● REQUIREMENT
Skip the images and restate every line of the records exactly.
Start of DATA LISTING
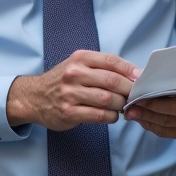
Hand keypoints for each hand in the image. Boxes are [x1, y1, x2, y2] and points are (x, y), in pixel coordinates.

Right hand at [6, 50, 140, 130]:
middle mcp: (74, 74)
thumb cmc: (63, 81)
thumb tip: (135, 75)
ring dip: (120, 105)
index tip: (141, 79)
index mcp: (80, 58)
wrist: (34, 97)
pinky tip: (111, 115)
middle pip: (112, 81)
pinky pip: (99, 115)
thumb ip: (103, 67)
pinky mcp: (69, 112)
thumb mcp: (79, 65)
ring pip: (108, 99)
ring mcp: (70, 94)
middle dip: (129, 90)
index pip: (112, 61)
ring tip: (122, 106)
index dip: (130, 70)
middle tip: (134, 96)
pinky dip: (111, 116)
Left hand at [124, 63, 175, 139]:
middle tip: (129, 110)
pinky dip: (154, 127)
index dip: (157, 101)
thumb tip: (136, 81)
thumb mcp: (175, 66)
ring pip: (169, 125)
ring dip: (148, 121)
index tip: (138, 99)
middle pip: (173, 113)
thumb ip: (159, 74)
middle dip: (147, 112)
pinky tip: (143, 120)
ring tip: (132, 115)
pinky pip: (170, 132)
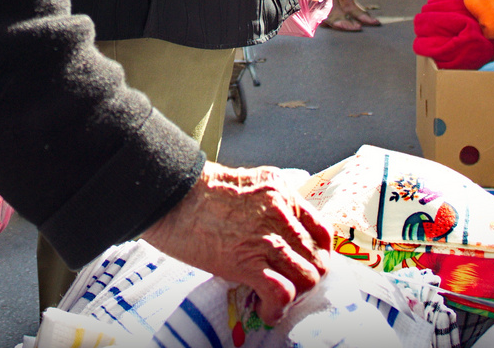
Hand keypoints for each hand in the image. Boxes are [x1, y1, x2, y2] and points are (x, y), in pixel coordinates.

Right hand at [142, 163, 330, 325]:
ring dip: (295, 294)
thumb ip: (269, 201)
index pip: (321, 229)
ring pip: (306, 276)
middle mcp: (281, 213)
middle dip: (308, 276)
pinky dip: (277, 308)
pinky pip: (281, 292)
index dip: (319, 253)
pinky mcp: (247, 262)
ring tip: (278, 299)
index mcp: (282, 191)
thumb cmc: (199, 190)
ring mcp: (267, 238)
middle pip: (317, 256)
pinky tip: (266, 310)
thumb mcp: (248, 183)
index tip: (308, 263)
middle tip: (291, 284)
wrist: (173, 194)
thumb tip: (276, 227)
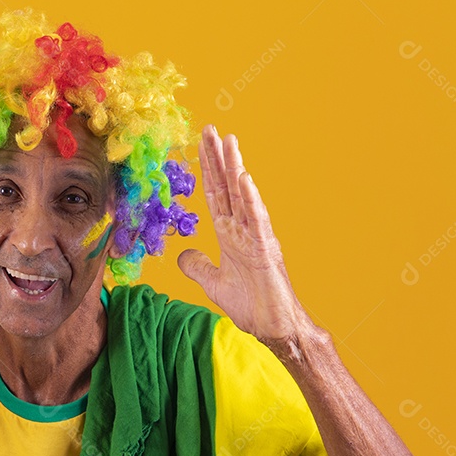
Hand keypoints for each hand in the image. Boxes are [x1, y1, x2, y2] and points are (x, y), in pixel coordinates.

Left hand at [177, 125, 311, 345]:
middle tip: (209, 128)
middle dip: (218, 158)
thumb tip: (183, 254)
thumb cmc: (250, 305)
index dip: (206, 170)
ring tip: (228, 141)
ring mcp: (256, 236)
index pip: (215, 194)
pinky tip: (244, 178)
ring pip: (243, 196)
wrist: (272, 327)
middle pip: (228, 187)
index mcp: (229, 233)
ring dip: (235, 168)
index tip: (199, 144)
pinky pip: (257, 220)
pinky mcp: (266, 249)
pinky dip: (250, 198)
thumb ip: (197, 266)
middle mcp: (243, 229)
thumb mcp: (212, 282)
End of DATA LISTING
● SOLUTION
Hand keypoints for each hand in the image. Boxes are [x1, y1, x2, y2] and points are (x, y), in pixel coordinates.

Right hand at [6, 50, 140, 130]:
middle mcp: (74, 74)
thumb cmc: (63, 81)
thumb tip: (135, 75)
ring dip: (120, 105)
index tip: (141, 79)
index mcp: (80, 58)
wrist: (34, 97)
pinky tip: (111, 115)
middle pip: (112, 81)
pinky pip: (99, 115)
thumb ip: (103, 67)
pinky mcp: (69, 112)
thumb mcp: (79, 65)
ring pip: (108, 99)
ring mcp: (70, 94)
middle dip: (129, 90)
index pip: (112, 61)
ring tip: (122, 106)
index dip: (130, 70)
middle tip: (134, 96)
pinky dip: (111, 116)
Left hand at [124, 63, 175, 139]:
middle tip: (129, 110)
pinky dip: (154, 127)
index dip: (157, 101)
thumb tip: (136, 81)
thumb mcp: (175, 66)
ring pip: (169, 125)
ring dip: (148, 121)
index tip: (138, 99)
middle pip: (173, 113)
thumb ip: (159, 74)
middle dip: (147, 112)
pinky tip: (143, 120)
ring tip: (132, 115)
pinky pip: (170, 132)
Hand keypoints for each hand in the image. Boxes are [x1, y1, x2, y2] and points are (x, y), in pixel coordinates.

Right hand at [142, 163, 330, 325]:
ring dip: (295, 294)
thumb ip: (269, 201)
index pip: (321, 229)
ring pip: (306, 276)
middle mcp: (281, 213)
middle dip: (308, 276)
pinky dip: (277, 308)
pinky pip: (281, 292)
index dip: (319, 253)
pinky mcp: (247, 262)
ring tip: (278, 299)
index mcp: (282, 191)
thumb cmc: (199, 190)
ring mcp: (267, 238)
middle pip: (317, 256)
pinky tip: (266, 310)
thumb mcp: (248, 183)
index tip: (308, 263)
middle tip: (291, 284)
wrist: (173, 194)
thumb tip: (276, 227)
Hand keypoints for each hand in the image. Boxes are [x1, y1, x2, y2] and points are (x, y), in pixel coordinates.

Left hand at [177, 125, 311, 345]:
middle tip: (209, 128)
middle dip: (218, 158)
thumb tip: (183, 254)
thumb cmc: (250, 305)
index dip: (206, 170)
ring tip: (228, 141)
ring mcp: (256, 236)
index pip: (215, 194)
pinky tip: (244, 178)
ring pip: (243, 196)
wrist: (272, 327)
middle pip: (228, 187)
index mcp: (229, 233)
ring dip: (235, 168)
index tip: (199, 144)
pinky pip: (257, 220)
pinky mcp: (266, 249)
pinky dip: (250, 198)
thumb ip: (197, 266)
middle mcp: (243, 229)
thumb mcp: (212, 282)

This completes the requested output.